EXERCISE REQUIREMENTS: Which lines in the listing below contain the word "lens"? Report each of them in full.

DATASET:
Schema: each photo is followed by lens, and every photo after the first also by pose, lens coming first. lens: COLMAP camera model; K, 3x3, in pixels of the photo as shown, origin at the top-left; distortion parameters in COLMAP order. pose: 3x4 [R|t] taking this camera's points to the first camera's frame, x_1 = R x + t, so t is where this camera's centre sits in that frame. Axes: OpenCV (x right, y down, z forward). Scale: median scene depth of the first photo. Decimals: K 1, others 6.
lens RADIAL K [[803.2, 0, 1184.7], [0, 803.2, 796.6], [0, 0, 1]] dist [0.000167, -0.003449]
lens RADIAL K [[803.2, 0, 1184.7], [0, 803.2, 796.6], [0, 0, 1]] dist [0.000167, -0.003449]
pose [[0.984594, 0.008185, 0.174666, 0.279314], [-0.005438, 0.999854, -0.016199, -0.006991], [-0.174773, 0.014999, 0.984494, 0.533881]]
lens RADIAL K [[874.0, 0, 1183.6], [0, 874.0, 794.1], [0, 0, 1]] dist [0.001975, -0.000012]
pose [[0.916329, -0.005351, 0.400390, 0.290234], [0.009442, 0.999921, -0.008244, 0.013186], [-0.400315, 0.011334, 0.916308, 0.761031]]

YOUR RESPONSE:
Schema: each photo is followed by lens, and every photo after the first also by pose, lens coming first. lens: COLMAP camera model; K, 3x3, in pixels of the photo as shown, origin at the top-left; distortion parameters in COLMAP order. pose: 3x4 [R|t] taking this camera's points to the first camera's frame, x_1 = R x + t, so t is where this camera's centre sits in that frame. Axes: OpenCV (x right, y down, z forward). Scale: median scene depth of the first photo. Decimals: K 1, others 6.
lens RADIAL K [[803.2, 0, 1184.7], [0, 803.2, 796.6], [0, 0, 1]] dist [0.000167, -0.003449]
lens RADIAL K [[803.2, 0, 1184.7], [0, 803.2, 796.6], [0, 0, 1]] dist [0.000167, -0.003449]
lens RADIAL K [[874.0, 0, 1183.6], [0, 874.0, 794.1], [0, 0, 1]] dist [0.001975, -0.000012]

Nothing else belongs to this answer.